The Ministry of Finance informed our colleagues at RTL.lu that it will present several illustrative examples to the Finance Committee of the Chamber of Deputies and afterwards the public on Thursday. These examples aim to provide a tangible understanding of the net income increase that individuals can anticipate with the implementation of the adjustment.
As per the draft law, the initial threshold for taxation is set to rise to €12,438 from its current €11,265. The adjusted basic rate structure would entail an 8% tax on income ranging from €12,438 to €14,508 gross per year, followed by a 9% tax on the subsequent tranche up to €16,578, and so forth. The 39% rate would be applicable to income between €50,751 and €110,403, while the top tax rate of 42% is slated to apply from 1 January at €220,788, up from the current €200,004.
It is worth noting that the Christian Social People's Party (CSV) and the Democratic Party (DP) have opted against raising the top tax rate, emphasising the government's commitment to keeping Luxembourg's tax environment competitive on the global stage.
Given the complexity of the calculation involved, the Ministry cautions against potential errors for those attempting their own calculations. The outcome of the adjustment naturally varies based on factors such as the individual's tax bracket.
Previous examples provided by the Ministry of Finance, stemming from the initial 2.5 wage indexation adjustment following the Tripartite and Solidarity Pact 3.0, shed light on the financial impact. For instance, a family with a gross annual salary of €45,000 (partner 1) plus €36,000 (partner 2) and one child would experience a net income increase of €645 annually. Meanwhile, a single parent earning €50,000 with one child would see a €755 boost in net income. The relief for a bachelor with a gross annual salary of €60,000 would amount to €705, while a bachelor earning €36,119 annually would gain a comparatively lower €285.

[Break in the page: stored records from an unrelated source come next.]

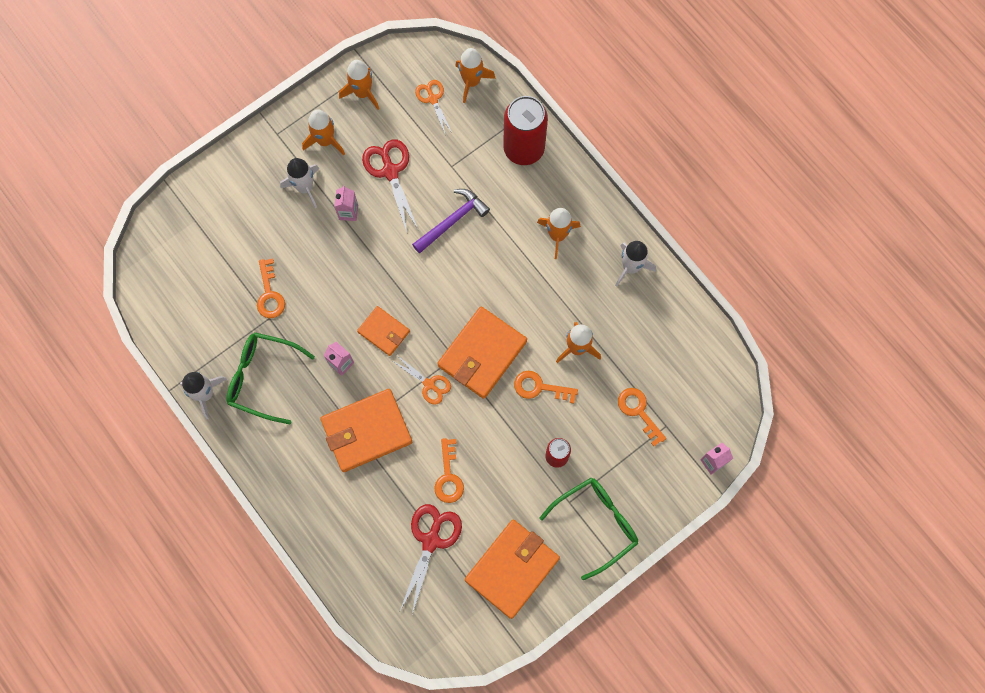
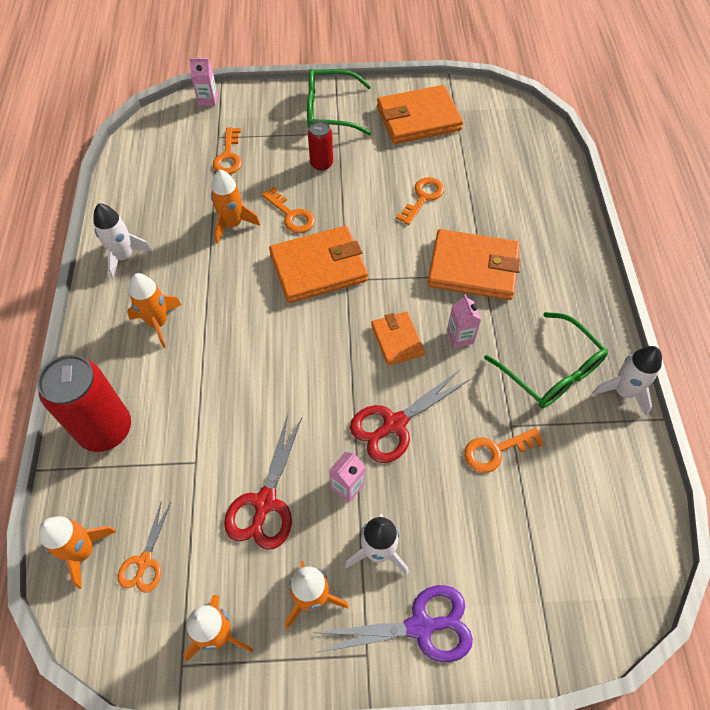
camera: 145 degrees left, 15 degrees down
orange key [257,258,285,318] -> orange key turned 135 degrees counterclockwise [464,427,545,473]
orange scissors [394,355,451,405] -> none
red scissors [400,504,462,614] -> red scissors moved to [350,370,469,463]
purple hammer [412,189,490,254] -> none
none -> purple scissors [315,585,473,662]

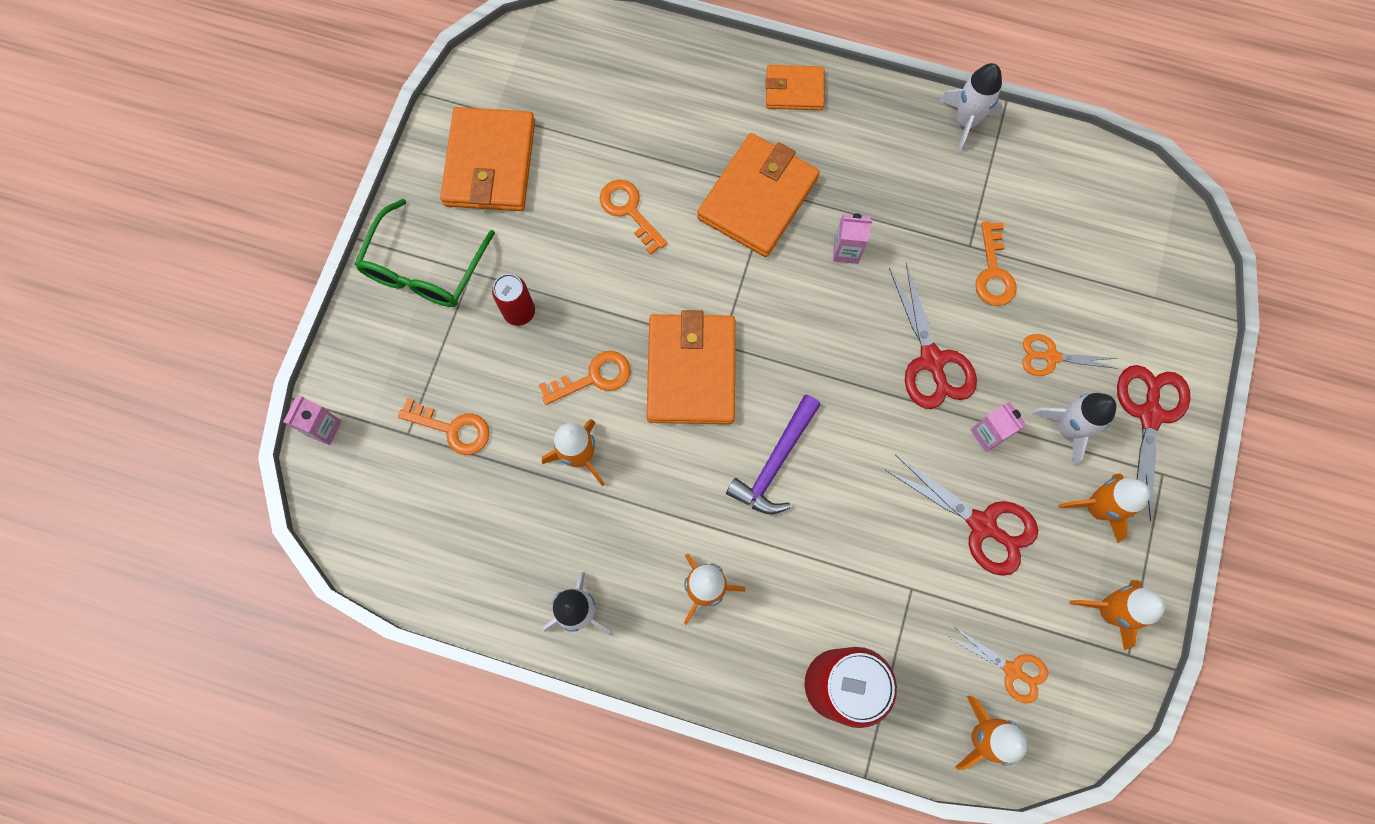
camera: 70 degrees left, 15 degrees up
purple scissors [315,585,473,662] -> red scissors [1117,365,1190,521]
orange wallet [371,312,425,366] -> orange wallet moved to [765,65,824,110]
green glasses [484,312,608,408] -> none
none -> purple hammer [726,394,821,514]
none -> orange scissors [1022,334,1118,376]

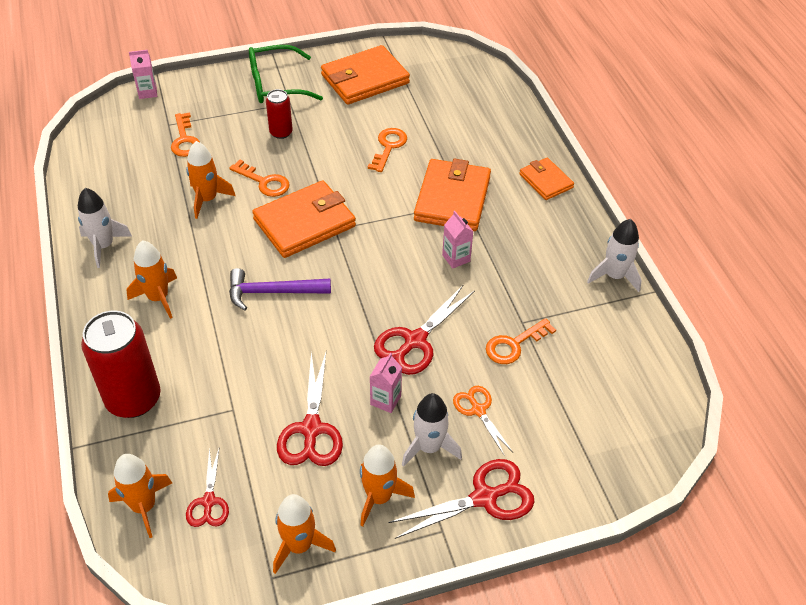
camera: 55 degrees right, 25 degrees down
orange wallet [697,133,820,257] -> orange wallet turned 75 degrees counterclockwise [414,159,491,231]
orange scissors [950,628,1048,704] -> red scissors [186,446,229,527]

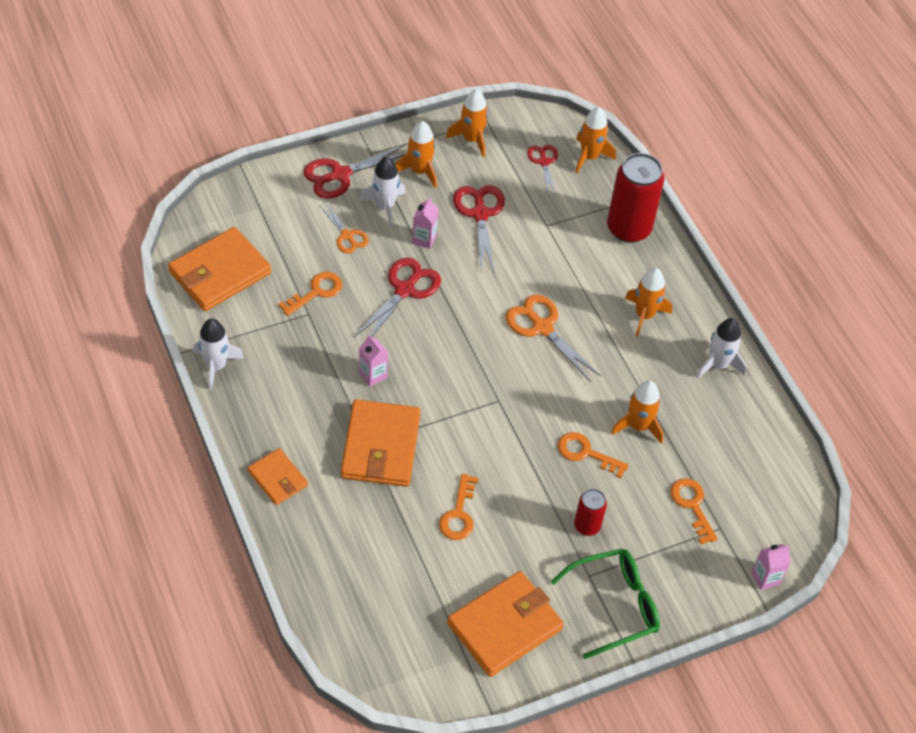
camera: 170 degrees right, 5 degrees up
purple hammer [229,268,331,310] -> orange scissors [506,294,601,382]
orange wallet [252,180,356,258] -> orange wallet moved to [168,227,271,311]

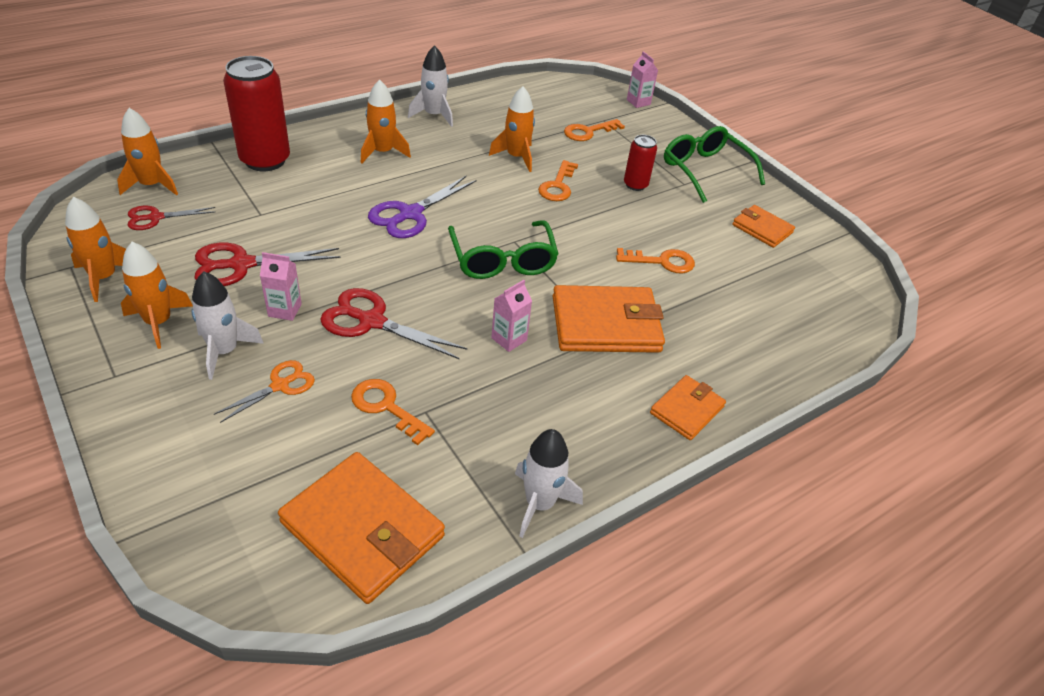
camera: 100 degrees left, 10 degrees down
red scissors [303,145,406,199] -> none
orange wallet [447,571,564,677] -> orange wallet [732,205,795,248], size x0.57
orange scissors [506,294,601,382] -> purple scissors [368,176,476,238]
none -> green glasses [448,220,558,279]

With the proposed additional adjustment of 1.5 wage indexations, these amounts are expected to see a modest increase. While this adjustment provides financial relief to individuals, it naturally also incurs a cost to the state, estimated at €180 million. The cumulative effect of the full adjustment, incorporating four wage indexations, is projected to result in a fiscal income reduction of €480 million, according to the legislative project.

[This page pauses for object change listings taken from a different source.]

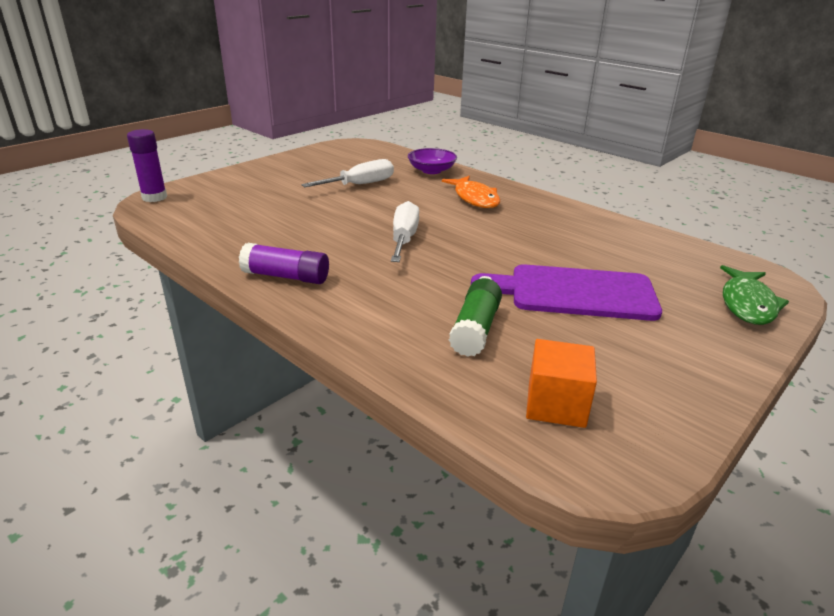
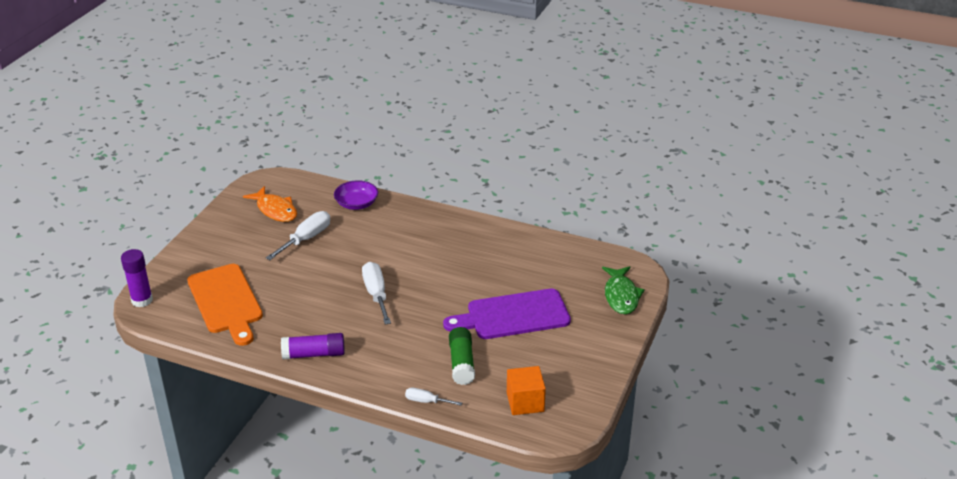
camera: 20 degrees left, 5 degrees up
orange fish [442,176,500,208] -> orange fish moved to [243,186,297,222]
none -> orange cutting board [187,264,263,346]
none -> white screwdriver [405,388,462,406]

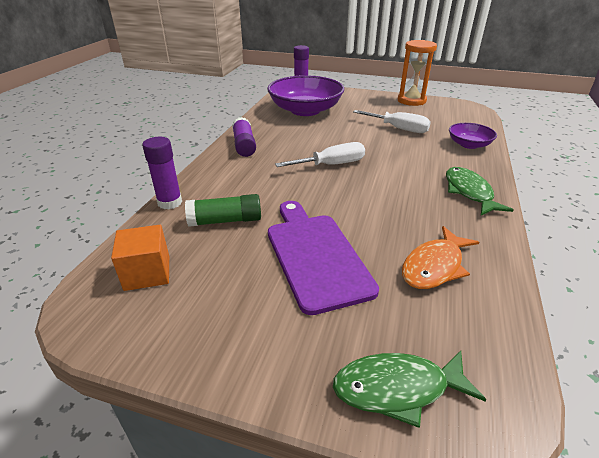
camera: 85 degrees right, 0 degrees up
orange cutting board [187,264,263,346] -> purple bowl [267,75,344,116]
orange fish [243,186,297,222] -> orange fish moved to [402,226,479,289]
white screwdriver [405,388,462,406] -> purple glue stick [142,137,182,209]
none -> orange hourglass [398,40,437,106]
none -> green fish [446,167,513,215]

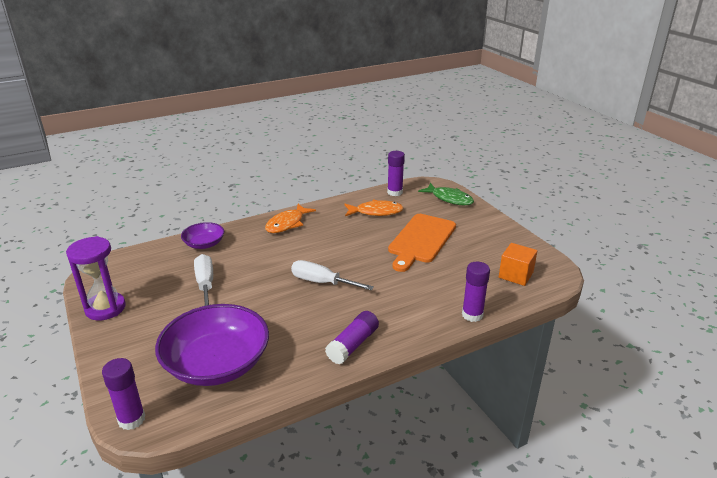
camera: 135 degrees left, 5 degrees down
green glue stick [185,194,261,227] -> none
purple cutting board [268,201,379,315] -> orange cutting board [388,214,456,272]
orange hourglass [398,40,437,106] -> purple hourglass [66,236,126,320]
green fish [446,167,513,215] -> orange fish [265,204,316,233]
none -> purple glue stick [387,151,405,196]

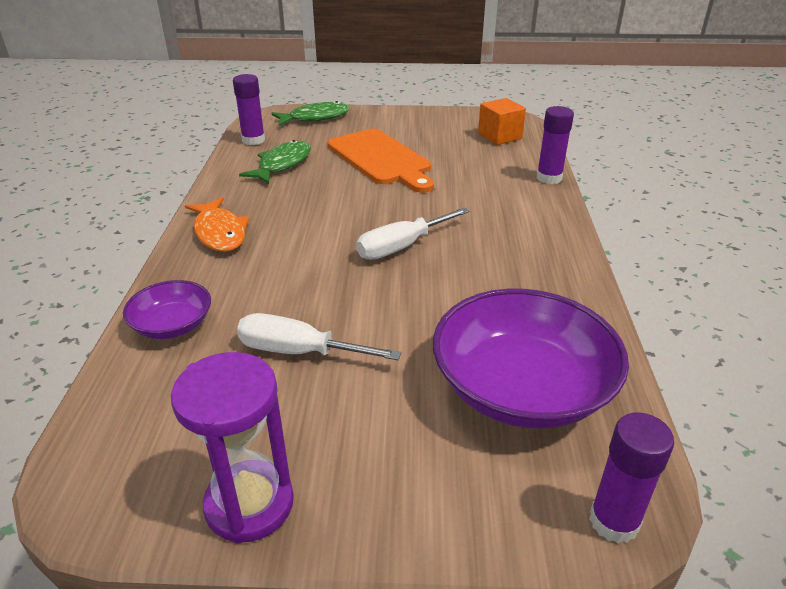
camera: 60 degrees left, 5 degrees up
purple glue stick [325,311,379,365] -> none
orange fish [345,199,404,216] -> green fish [239,140,311,184]

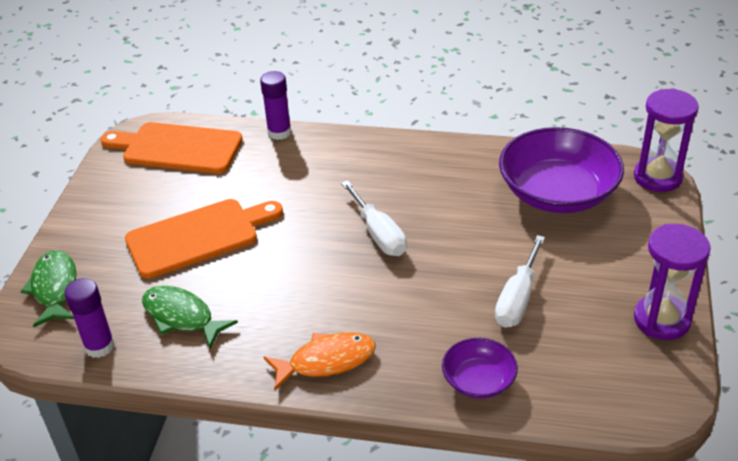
camera: 80 degrees left, 5 degrees up
orange cube [478,98,526,145] -> orange cutting board [100,122,242,173]
purple glue stick [589,413,674,543] -> purple hourglass [634,88,699,192]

The new government intends to align the tax table to overall inflation over the next few years, provided this is feasible from a budgetary perspective.

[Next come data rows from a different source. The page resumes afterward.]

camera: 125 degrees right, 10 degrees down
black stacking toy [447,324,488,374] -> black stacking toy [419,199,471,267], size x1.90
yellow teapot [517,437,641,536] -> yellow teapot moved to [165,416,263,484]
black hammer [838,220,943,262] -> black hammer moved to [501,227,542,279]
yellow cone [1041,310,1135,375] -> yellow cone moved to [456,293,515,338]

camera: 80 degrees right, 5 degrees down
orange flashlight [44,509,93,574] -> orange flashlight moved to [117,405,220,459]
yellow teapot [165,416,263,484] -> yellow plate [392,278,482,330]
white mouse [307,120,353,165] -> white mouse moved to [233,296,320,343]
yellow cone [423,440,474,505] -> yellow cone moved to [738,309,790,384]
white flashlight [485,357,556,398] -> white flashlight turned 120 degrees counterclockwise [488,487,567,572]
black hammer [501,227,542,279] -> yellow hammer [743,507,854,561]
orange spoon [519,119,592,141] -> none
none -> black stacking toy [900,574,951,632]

The previous government had already implemented various measures to cushion the impact of inflation, including an increase in the upper limit for interest on deductible property loans. The current CSV-DP government aims to further increase the upper limit for homeowners.
As of 1 January 2017, there have been eight wage indexations, with the last adjustment to the tax table occurring during the 2017/18 tax reform.